(Records from a data source)
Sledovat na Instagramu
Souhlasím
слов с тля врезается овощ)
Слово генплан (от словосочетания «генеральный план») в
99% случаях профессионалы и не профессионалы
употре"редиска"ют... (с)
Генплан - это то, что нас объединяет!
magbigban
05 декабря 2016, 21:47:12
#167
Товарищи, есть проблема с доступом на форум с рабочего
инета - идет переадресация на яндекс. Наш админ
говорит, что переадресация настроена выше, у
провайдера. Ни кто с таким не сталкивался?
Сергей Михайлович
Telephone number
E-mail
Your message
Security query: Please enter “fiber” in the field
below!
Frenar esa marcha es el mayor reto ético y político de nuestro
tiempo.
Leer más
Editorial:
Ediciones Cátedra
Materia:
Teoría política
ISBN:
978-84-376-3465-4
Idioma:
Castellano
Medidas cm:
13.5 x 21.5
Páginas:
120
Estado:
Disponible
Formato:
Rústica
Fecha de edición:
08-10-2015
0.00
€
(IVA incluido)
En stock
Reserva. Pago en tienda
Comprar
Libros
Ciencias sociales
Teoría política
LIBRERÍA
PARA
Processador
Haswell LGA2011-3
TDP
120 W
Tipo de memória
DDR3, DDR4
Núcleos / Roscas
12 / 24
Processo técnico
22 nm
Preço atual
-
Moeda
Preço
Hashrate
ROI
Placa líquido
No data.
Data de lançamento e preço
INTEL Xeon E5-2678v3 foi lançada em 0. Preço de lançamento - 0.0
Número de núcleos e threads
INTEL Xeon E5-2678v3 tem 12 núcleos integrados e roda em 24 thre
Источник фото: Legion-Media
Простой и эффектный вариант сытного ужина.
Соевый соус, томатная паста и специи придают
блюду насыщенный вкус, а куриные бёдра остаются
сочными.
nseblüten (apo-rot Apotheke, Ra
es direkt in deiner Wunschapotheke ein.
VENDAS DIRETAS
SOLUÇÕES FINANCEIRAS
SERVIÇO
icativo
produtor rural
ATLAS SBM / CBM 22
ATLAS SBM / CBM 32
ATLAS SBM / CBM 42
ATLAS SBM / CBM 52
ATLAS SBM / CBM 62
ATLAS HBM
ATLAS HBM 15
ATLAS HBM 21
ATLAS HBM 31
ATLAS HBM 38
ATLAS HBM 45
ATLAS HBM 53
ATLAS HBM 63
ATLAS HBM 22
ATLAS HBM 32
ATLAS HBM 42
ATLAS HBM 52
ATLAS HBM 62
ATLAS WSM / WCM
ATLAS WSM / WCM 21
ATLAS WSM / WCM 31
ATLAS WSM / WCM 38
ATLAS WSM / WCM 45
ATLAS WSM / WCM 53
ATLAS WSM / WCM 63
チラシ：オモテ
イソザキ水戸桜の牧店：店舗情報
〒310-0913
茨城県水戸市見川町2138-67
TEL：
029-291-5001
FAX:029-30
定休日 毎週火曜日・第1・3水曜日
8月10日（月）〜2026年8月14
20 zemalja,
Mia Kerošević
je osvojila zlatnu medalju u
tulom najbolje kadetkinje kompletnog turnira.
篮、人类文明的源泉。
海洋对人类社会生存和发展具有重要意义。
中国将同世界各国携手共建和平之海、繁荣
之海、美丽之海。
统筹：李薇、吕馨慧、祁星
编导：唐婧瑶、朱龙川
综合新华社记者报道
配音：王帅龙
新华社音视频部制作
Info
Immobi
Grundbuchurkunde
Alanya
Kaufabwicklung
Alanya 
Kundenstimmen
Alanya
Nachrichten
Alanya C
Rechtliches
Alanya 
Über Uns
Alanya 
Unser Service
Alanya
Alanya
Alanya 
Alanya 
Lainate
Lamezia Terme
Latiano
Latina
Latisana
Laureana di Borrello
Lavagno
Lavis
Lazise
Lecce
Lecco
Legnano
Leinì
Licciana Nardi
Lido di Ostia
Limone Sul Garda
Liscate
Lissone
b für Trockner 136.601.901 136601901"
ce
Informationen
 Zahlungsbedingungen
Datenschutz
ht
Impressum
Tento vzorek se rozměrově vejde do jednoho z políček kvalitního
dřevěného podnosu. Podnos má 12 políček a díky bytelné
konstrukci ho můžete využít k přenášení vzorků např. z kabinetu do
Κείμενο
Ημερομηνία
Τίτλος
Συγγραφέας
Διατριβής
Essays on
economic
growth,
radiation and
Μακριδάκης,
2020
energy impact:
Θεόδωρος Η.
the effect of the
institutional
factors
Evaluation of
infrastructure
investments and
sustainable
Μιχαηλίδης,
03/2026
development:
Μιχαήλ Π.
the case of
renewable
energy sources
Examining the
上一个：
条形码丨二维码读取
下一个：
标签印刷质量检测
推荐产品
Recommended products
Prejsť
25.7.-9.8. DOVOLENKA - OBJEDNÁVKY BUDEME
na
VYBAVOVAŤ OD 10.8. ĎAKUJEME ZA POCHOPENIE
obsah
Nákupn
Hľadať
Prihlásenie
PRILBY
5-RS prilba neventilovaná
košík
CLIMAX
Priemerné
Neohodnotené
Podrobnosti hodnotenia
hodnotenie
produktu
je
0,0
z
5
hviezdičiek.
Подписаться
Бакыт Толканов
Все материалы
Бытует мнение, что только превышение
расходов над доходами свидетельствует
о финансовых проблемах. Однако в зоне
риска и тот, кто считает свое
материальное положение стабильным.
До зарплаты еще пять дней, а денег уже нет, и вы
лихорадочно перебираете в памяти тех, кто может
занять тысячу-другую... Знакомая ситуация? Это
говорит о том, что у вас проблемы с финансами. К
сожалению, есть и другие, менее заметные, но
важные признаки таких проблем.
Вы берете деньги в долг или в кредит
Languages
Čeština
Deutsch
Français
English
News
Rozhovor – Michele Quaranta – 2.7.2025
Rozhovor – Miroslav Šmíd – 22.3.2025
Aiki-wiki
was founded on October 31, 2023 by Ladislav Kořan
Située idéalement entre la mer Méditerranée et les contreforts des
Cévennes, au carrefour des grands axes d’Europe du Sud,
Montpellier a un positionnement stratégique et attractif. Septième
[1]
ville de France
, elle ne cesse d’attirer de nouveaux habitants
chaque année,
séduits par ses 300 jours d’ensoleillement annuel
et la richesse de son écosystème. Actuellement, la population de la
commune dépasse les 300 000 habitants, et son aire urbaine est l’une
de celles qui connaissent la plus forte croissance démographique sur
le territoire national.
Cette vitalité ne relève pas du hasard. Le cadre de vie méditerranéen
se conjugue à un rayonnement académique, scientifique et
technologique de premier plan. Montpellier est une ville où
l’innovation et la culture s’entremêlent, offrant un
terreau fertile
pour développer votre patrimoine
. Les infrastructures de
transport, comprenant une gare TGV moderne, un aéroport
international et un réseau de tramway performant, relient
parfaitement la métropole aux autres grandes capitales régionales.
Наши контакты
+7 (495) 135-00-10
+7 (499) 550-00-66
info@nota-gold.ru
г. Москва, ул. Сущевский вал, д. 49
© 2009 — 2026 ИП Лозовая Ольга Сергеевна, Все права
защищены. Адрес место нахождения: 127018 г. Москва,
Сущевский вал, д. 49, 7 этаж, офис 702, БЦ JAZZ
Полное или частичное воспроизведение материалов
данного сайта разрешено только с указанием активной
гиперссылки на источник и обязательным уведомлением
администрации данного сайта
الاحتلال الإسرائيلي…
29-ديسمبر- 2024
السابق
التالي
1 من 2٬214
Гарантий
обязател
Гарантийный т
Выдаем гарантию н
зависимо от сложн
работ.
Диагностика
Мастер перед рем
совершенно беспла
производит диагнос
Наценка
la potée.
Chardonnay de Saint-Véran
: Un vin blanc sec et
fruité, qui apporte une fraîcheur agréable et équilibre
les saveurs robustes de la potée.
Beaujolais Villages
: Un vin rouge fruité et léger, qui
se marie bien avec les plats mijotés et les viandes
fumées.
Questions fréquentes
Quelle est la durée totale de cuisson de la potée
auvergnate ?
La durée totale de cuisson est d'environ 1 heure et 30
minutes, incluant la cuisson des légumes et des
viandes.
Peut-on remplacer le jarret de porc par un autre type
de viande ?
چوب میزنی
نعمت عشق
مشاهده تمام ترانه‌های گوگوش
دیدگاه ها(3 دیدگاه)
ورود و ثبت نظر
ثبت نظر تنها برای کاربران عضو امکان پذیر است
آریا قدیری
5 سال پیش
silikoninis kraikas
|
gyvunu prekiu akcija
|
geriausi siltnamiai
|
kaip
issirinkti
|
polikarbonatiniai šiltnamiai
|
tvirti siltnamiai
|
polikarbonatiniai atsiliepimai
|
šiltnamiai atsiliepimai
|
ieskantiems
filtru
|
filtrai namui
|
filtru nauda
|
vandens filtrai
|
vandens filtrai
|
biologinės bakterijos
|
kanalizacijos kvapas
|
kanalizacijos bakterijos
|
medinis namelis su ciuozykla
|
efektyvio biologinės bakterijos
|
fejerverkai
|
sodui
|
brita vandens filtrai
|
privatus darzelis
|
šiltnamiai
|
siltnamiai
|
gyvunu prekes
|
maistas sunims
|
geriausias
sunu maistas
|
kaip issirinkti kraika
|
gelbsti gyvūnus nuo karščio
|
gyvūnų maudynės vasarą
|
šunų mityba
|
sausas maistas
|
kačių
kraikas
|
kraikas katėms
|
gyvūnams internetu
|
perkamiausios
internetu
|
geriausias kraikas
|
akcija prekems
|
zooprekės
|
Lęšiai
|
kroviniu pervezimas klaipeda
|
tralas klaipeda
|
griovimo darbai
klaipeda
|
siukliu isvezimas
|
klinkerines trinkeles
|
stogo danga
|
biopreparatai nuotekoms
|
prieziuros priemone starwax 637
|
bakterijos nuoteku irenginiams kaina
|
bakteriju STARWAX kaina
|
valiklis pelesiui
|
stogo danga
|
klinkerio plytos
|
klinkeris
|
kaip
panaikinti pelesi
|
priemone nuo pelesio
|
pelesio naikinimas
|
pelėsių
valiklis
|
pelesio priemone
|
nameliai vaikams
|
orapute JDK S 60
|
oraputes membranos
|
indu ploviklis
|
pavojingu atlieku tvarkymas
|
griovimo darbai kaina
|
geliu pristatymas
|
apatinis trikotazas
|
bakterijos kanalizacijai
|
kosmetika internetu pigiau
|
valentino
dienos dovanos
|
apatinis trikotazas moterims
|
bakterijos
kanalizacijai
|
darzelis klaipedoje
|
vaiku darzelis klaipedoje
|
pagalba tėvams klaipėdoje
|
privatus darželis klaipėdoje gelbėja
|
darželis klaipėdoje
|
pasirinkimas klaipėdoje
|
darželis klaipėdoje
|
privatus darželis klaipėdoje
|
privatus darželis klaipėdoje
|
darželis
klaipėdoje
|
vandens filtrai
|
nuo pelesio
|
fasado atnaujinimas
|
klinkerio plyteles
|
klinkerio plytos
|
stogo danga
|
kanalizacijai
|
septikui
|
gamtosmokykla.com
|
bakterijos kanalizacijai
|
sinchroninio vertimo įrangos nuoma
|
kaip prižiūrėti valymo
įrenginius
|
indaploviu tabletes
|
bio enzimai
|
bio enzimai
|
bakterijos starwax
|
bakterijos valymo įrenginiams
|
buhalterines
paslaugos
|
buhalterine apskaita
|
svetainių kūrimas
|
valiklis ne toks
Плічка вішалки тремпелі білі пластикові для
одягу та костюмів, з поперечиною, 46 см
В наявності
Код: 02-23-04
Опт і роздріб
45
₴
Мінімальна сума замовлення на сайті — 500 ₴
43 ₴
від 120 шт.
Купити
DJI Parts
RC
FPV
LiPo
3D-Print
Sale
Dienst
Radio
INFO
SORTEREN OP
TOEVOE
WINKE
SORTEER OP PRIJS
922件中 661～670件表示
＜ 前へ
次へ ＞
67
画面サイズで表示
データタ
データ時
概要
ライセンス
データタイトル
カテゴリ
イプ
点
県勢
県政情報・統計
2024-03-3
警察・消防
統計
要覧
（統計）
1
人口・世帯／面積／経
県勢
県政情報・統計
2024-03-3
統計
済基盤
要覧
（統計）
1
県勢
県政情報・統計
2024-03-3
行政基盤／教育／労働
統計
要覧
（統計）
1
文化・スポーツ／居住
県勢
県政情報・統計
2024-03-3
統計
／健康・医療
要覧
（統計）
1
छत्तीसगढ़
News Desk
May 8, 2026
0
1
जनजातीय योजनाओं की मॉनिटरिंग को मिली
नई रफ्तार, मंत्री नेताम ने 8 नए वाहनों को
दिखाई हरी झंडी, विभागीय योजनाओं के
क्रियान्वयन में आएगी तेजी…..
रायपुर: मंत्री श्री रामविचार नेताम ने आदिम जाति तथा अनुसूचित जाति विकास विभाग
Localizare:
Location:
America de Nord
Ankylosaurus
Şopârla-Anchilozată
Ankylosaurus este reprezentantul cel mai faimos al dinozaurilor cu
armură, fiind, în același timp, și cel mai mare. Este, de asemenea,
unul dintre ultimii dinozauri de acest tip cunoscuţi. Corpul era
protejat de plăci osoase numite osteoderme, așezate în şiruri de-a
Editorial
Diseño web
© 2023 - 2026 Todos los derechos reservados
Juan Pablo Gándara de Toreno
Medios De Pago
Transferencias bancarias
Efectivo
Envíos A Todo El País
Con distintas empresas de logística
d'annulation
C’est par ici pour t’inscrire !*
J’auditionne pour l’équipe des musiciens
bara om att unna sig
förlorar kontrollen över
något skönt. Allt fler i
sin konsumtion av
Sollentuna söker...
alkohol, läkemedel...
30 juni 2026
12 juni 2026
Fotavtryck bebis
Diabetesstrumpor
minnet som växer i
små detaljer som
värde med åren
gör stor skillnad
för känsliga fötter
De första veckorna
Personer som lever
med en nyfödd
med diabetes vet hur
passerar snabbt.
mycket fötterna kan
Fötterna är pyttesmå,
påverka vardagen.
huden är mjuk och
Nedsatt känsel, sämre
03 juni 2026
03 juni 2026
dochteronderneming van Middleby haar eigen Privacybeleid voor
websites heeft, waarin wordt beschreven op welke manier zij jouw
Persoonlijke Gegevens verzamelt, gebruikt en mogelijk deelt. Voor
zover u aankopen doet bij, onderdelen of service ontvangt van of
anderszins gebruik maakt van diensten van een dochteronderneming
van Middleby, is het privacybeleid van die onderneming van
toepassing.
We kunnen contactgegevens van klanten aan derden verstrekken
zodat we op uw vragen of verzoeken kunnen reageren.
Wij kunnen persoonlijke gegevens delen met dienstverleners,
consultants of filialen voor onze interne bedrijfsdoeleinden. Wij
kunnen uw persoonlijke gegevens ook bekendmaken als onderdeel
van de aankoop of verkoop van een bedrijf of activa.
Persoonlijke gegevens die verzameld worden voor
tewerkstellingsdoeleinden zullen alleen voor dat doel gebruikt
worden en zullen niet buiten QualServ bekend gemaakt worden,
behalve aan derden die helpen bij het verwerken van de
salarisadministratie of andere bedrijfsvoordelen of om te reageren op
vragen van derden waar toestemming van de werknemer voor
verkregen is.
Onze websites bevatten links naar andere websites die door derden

What is needed ::
Copy the data word for word, starting at its first line and ending at the line that contains "13.5 x 21.5", with both of those lines included.

Solution for this task ::
Sledovat na Instagramu
Souhlasím
слов с тля врезается овощ)
Слово генплан (от словосочетания «генеральный план») в
99% случаях профессионалы и не профессионалы
употре"редиска"ют... (с)
Генплан - это то, что нас объединяет!
magbigban
05 декабря 2016, 21:47:12
#167
Товарищи, есть проблема с доступом на форум с рабочего
инета - идет переадресация на яндекс. Наш админ
говорит, что переадресация настроена выше, у
провайдера. Ни кто с таким не сталкивался?
Сергей Михайлович
Telephone number
E-mail
Your message
Security query: Please enter “fiber” in the field
below!
Frenar esa marcha es el mayor reto ético y político de nuestro
tiempo.
Leer más
Editorial:
Ediciones Cátedra
Materia:
Teoría política
ISBN:
978-84-376-3465-4
Idioma:
Castellano
Medidas cm:
13.5 x 21.5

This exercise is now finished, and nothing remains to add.